LIVLØS – And Then There Were None

LIVLØS – And Then There Were None

One of the best things to happen to a reviewer is discovering an excellent band or an album previously unheard of. Such is the case with the Danish melodic death metallers, Livløs (Danish: lifeloss) and their second, after the independently released "Into Beyond"²⁰¹⁸, album, mysteriously and epicly titled "And Then There Were None", which, as you can tell by the score, I find an excellent release, full of catchy riffing and captivating melody with a cold, massive sound known from the works of All Shall Perish, for one of the most pleasant surprises of the year.

I don’t know how these guys, who as of 2018 are Niklas Lykke (vocals), guitarists Kenneth Breinbjerg and Franz Aleksander Posch, Søren Frambo (bass) and drummer Thomas Dannemand Jensen, eluded my attention for so long. They ride at once a familar territory: a very All Shall Perish-like melodic base showing their love for hardcore while drawing comparisons to God Forbid and Machine Head in terms of songwriting and fabulous atmosphere of utter desolation with even a few flirtations with black metal, while also turning out quite original in the process. Especially the songwriting is simply marvelous, nuanced, detailed and multimelodic without for a second losing its utter cold heaviness.

Already the title track puts their abilities and skills on full display even if their very close resemblance to the way All Shall Perish does business on "The Price Of Existence"²⁰⁰⁶ and "Awaken The Dreamers"²⁰⁰⁹ may seem grating at first, but, since those two are one of my favorite records, that does not apply to me. Besides, the following "Serpentine Supremacy", a faster and groovier track draws more comparisons to Darkest Hour while showing that Livløs is far from being a one trick pony, whereas they return to the doomy slow and morose on the sprawling Morbid Angelic "Mortal Severance", the album’s first masterpiece. In the second of that sort, the favorite "Gallows" God Forbidian drive rides the mood and structures of early Machine Head while heavily saturated with a black metal speed and climate for a perfect, smartly paced and varied, composition, with the closing "The Purest Black" simultaneously in the same vein and different while also lightly stepping into the classic Mastodon territory. I should also mention "Drenched in Turmoil" for the way it surprisingly moves away from All Shall Perishism into more of a classic melodeath territory.

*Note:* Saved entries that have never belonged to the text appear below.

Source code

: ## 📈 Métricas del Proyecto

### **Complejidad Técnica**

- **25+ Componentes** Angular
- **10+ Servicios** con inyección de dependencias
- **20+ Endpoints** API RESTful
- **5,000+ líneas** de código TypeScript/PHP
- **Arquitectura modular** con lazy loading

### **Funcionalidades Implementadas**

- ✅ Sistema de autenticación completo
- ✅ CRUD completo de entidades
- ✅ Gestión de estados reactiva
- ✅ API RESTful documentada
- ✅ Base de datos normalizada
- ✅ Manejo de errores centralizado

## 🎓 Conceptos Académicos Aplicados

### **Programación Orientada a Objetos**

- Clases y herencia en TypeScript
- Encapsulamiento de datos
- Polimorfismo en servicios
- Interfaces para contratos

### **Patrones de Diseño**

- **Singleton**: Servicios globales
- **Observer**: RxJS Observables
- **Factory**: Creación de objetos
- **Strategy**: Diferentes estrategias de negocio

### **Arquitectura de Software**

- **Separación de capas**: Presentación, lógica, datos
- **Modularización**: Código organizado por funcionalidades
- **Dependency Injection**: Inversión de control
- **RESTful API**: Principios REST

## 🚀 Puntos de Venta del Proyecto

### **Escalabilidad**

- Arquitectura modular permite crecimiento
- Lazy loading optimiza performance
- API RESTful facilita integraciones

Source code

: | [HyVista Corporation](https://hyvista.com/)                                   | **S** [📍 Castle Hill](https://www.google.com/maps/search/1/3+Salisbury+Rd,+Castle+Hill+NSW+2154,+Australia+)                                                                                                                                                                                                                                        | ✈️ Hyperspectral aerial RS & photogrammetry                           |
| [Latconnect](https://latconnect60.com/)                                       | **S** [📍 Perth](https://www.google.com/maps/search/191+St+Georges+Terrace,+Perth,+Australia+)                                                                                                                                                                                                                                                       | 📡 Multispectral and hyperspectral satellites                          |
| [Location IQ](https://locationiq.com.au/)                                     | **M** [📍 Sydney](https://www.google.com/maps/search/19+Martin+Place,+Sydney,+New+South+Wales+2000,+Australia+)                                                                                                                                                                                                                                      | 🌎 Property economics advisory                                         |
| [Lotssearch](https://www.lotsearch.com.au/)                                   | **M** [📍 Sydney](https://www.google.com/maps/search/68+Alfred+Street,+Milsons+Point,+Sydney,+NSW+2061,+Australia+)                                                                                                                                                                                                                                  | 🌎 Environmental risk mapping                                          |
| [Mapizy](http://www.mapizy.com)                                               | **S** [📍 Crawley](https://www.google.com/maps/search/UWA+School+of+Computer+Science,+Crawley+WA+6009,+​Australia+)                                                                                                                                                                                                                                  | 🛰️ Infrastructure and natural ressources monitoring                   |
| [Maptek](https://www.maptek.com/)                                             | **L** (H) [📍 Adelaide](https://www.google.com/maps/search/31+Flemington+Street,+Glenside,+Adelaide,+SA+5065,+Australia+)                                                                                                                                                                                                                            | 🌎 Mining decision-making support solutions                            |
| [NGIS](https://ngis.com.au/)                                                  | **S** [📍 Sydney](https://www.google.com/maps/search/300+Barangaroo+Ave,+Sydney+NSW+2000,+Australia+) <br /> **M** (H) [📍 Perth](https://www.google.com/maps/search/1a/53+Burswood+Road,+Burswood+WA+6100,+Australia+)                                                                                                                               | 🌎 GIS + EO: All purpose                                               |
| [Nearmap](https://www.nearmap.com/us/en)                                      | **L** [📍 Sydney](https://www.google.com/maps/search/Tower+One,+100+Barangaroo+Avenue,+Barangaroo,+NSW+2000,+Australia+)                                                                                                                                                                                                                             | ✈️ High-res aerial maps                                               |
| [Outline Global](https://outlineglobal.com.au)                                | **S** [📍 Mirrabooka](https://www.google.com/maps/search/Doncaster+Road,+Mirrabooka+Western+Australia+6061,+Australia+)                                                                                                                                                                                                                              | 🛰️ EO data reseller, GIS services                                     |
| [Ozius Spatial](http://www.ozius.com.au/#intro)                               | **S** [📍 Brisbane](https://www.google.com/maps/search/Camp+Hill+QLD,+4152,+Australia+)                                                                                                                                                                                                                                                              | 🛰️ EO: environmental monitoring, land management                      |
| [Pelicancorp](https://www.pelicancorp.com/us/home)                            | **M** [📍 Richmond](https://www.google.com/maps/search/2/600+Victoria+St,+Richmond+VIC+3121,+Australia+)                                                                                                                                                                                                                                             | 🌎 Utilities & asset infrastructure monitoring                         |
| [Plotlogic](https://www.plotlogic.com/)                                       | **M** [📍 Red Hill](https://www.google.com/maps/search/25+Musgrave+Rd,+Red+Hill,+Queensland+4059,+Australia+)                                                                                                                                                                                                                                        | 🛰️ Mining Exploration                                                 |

The rest of the tracks each have their own earworms and things to get excited about but, while it is hard to do so at first, one can find flaws. For example, "Pallbearer" is where Livløs gets too close to All Shall Perish in the way of meandering without a clear purpose while not justifying it with sufficient melody, twists and turns, as was often the case on "This Is The End"²⁰¹¹. Or take "Seize The Night", on the contrary, not very All Shall Perishian but somehow lacking something I can’t quite put my finger on. Now, both tracks are still very good and you will definitely enjoy them but they could have been even better and that is really my only gripe, which, when you look at the truly fantastic album cover, is almost negligible.

As stated above, Livløs really surprised me, a band this good barely on their second album, one which gets better and better with every application, so you can surely bet I will be watching these guys closely from here on. This one comes highly recommended if you like any of the references (especially All Shall Perish) but also for the way they can both sound so familiar and yet so uniquelly fantastic not unlike Machine Head did on "Burn My Eyes" and, for that reason, "And There Were None" (released on October 22nd) will definitely find its way somewhere in the top tiers of my end year best list.